From what I understand, Zdravko had sensed the onset of a psychotic episode and so had advised the staff at the Whitby facility. (What does a psychotic episode look like to a blind man? Did Zdravko not wonder at the irony of it all? That in blindness, he could have his vision, but only the vision of a certain sort?) The staff managed to effect partial restraint, whatever that means, then called police for assistance. A coroner’s inquest cited as his cause of death: “cardiac arrest associated with acute psychosis, physical restraint, positional asphyxia, exhaustion and stress due to pepper spray.” But I have a theory. I think the real cause of death was an equal measure of ignorance and stupidity—ignorance in assuming that Zdravko’s mental illness somehow gave permission to treat him cavalierly, and stupidity in failing to ask if this was an appropriate situation for the application of pepper spray.
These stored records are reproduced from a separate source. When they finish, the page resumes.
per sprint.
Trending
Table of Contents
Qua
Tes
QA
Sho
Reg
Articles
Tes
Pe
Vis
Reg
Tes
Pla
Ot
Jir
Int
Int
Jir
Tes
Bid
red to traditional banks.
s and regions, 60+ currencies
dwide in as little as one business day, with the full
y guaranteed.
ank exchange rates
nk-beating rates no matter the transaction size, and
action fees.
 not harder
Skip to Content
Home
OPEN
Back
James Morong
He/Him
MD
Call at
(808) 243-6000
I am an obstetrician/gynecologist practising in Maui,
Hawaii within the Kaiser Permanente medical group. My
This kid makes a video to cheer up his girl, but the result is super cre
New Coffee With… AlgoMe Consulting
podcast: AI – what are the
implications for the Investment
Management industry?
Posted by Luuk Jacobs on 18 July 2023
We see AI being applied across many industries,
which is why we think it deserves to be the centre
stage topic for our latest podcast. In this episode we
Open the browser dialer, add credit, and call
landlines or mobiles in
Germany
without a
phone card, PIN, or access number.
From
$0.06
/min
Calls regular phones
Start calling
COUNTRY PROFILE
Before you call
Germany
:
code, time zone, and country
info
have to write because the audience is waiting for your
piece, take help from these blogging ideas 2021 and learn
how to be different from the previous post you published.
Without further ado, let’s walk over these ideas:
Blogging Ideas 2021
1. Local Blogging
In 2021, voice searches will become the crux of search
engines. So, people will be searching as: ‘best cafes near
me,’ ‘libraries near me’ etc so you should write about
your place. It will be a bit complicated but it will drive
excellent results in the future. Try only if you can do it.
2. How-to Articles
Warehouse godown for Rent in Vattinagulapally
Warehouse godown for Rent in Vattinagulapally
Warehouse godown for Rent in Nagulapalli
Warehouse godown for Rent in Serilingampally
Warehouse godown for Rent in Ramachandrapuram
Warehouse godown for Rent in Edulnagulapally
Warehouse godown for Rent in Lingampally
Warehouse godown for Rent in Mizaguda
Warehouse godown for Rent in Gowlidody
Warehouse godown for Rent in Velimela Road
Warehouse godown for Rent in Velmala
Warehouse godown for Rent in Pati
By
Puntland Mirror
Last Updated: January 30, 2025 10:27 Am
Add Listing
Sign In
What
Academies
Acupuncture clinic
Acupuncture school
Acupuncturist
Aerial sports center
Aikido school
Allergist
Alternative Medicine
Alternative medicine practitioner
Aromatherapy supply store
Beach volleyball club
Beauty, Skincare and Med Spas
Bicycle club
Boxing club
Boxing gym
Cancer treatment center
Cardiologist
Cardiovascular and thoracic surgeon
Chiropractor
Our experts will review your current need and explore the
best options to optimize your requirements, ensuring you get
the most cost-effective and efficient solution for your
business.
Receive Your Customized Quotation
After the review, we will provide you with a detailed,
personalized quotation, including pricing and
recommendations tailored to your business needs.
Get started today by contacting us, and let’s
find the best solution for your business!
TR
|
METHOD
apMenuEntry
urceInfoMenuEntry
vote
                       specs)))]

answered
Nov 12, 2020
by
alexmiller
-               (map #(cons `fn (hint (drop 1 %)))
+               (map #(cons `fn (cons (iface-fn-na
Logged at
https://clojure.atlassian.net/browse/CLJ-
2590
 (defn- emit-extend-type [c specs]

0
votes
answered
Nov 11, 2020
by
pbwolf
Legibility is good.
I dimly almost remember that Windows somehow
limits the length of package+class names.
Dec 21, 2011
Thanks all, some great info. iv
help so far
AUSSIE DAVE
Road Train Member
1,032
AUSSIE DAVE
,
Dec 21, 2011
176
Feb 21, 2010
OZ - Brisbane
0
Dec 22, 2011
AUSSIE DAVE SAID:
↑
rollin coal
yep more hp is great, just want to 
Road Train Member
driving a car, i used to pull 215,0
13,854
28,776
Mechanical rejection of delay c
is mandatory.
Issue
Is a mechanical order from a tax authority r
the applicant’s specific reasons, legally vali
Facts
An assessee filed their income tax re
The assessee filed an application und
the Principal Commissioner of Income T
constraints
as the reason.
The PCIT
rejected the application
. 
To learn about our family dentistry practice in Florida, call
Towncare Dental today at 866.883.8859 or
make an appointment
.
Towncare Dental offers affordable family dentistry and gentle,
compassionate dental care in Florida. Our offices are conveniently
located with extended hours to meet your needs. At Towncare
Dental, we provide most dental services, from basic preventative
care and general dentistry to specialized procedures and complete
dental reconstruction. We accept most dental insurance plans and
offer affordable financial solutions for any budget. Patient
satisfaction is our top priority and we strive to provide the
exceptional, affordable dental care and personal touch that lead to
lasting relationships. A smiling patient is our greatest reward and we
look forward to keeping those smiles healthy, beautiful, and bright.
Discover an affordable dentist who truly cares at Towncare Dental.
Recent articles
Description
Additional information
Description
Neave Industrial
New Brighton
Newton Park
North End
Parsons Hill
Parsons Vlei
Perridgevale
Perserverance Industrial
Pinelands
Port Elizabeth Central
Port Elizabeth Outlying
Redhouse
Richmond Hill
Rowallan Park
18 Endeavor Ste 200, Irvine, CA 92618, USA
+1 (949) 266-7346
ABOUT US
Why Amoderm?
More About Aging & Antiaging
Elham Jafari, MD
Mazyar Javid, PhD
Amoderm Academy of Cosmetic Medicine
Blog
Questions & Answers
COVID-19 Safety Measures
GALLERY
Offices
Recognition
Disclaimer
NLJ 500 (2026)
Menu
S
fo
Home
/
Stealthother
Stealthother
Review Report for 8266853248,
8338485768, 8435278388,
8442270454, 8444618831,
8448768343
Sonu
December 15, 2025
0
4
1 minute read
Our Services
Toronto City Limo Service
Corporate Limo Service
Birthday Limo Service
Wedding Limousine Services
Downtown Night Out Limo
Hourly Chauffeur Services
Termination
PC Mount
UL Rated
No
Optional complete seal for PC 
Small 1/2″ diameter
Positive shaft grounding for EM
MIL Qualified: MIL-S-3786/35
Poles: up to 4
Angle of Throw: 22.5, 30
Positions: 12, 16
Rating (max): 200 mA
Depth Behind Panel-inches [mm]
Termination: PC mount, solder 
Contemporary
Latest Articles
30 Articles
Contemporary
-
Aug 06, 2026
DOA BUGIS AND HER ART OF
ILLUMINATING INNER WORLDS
Here is how I think death occurred. When the police officers arrived on the scene, the Whitby staff had already managed to restrain some, but not all, of Zdravko’s limbs. He did not pose a danger to anyone else (because at least one limb was already restrained); this negated the need for pepper spray. The staff told the police officers they needed to subdue the patient. The key word is “subdue.” I conjecture that the police officers assumed that pepper spray functions the same way RAID functions when you spray a wasp. If the wasp is still twitching, you keep spraying until it stops twitching. But pepper spray is not toxic. There is no active ingredient, as there is in RAID, which will “subdue” the person being sprayed. Pepper spray doesn’t “subdue” anything. Pepper spray induces a reflex: hands go to the eyes and so can’t be used to hurt anybody. But if the behaviour you are trying to control is thrashing, there is only one way to end the thrashing, at least only one way with pepper spray, and that is asphyxiation. It wasn’t pepper spray which killed Zdravko, but it’s persistent application. This is only a theory and I have no way to confirm it, but I think it’s a reasonable theory.
Although I didn’t talk about it with anybody, I took Zdravko’s death quite personally. The police had killed one of us, and for no good reason that I could discern, except the obvious one—he was different, he was strange, he needed to be controlled. In the year following Zdravko’s death, I had three more hospital admissions, each for more than a month, and then I decided that I had had enough. I knew I would never need to return to a psychiatric ward. One day I caught myself wandering from room to room, sitting down and chatting with the other people on the ward, listening to their stories, reaching beyond myself and acknowledging that my reality—which only months before had shrunk to a point of nothing—was only as large as the due I gave to those around me, especially to those who seemed different or strange, especially to those who seemed most out of control.